Embates com Boris Johnson levam à saída de ministro das Finanças

(Arquivo) Sajid Javid, ex-banqueiro da cidade de Londres, era considerado seguro em seu trabalho

O ministro britânico das Finanças, Sajid Javid, abalou o Executivo de Boris Johnson nesta quinta-feira (13), ao anunciar sua inesperada renúncia, duas semanas depois do Brexit e um mês antes da apresentação do orçamento anual do governo.

Imediatamente depois, Downing Street divulgou o nome de seu substituto, Rishi Sunak, de 39 anos, que desde julho de 2019 era secretário-chefe do Tesouro.

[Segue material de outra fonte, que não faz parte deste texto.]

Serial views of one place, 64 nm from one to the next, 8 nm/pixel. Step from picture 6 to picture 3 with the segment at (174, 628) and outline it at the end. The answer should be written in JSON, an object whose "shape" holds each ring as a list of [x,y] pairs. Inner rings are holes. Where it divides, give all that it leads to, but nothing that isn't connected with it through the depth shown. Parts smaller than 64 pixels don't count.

Na prática, o posto corresponde ao número dois desta mesma pasta.

Essa renúncia representa uma surpresa de peso numa remodelação que promete ser complicada.

Javid deixa a função no momento em que o premiê conservador realiza uma reestruturação de seu gabinete, uma reorganização da qual o agora ex-ministro divergia, esclareceu seu porta-voz.

Segundo uma fonte ligada a Javid e citada em matéria da agência britânica de notícias Press Association, Boris determinou que ele demitisse todos os membros de sua equipe de assessores para substituí-los pelos conselheiros especiais de Downig Street.

Javid considerou que "nenhum ministro que se preze aceitaria tais condições" e escolheu apresentar sua demissão, segundo a fonte.

Esta decisão foi anunciada após dias de rumores sobre as crescentes tensões entre o ministro das Finanças e o assessor especial de Johnson, Dominic Cummings.

Após o anúncio, a libra subiu acentuadamente: "O mercado está apostando que (essa remodelação) significa mais gastos, menos austeridade e mais crescimento", um mês antes da apresentação do orçamento disse Neil Wilson, analista da Markets.com.

Sajid Javid, de 50 anos, é um ex-banqueiro que se voltou para a política. Filho de um motorista de ônibus paquistanês, ele atuou como ministro do Interior antes de ser nomeado para a pasta das Finanças em julho passado, quando Boris Johnson assumiu o governo.

Nesta quinta, o premiê britânico divulgou a primeira reestruturação do Executivo desde que ganhou as eleições legislativas antecipadas de dezembro com ampla maioria.

Além de secretários de Estado de perfil mais baixo, Johnson substituiu o responsável para a Irlanda do Norte, Julian Smith. O inesperado movimento se deu poucas semanas após conseguir reinstaurar as instituições semiautônomas da província, depois de mais de três anos de bloqueio.

Em contrapartida, os demais pilares do governo voltaram aos postos: Dominic Raab nas Relações Exteriores, Priti Patel no Interior e Michael Gove, responsável pela preparação do Brexit antes de se tornar, de certa forma, assistente de Boris Johnson.

Alok Sharma foi nomeado secretário de Estado para Negócios, Energia e Crescimento Limpo. Ele também presidirá a COP26 sobre o clima, que será realizada em novembro em Glasgow (Escócia), depois que sua presidente Claire Perry O'Neil foi demitida.

Após a decisão do governo, ela atacou violentamente o histórico de Boris Johnson na luta contra a crise climática e denunciou uma "enorme falta de liderança".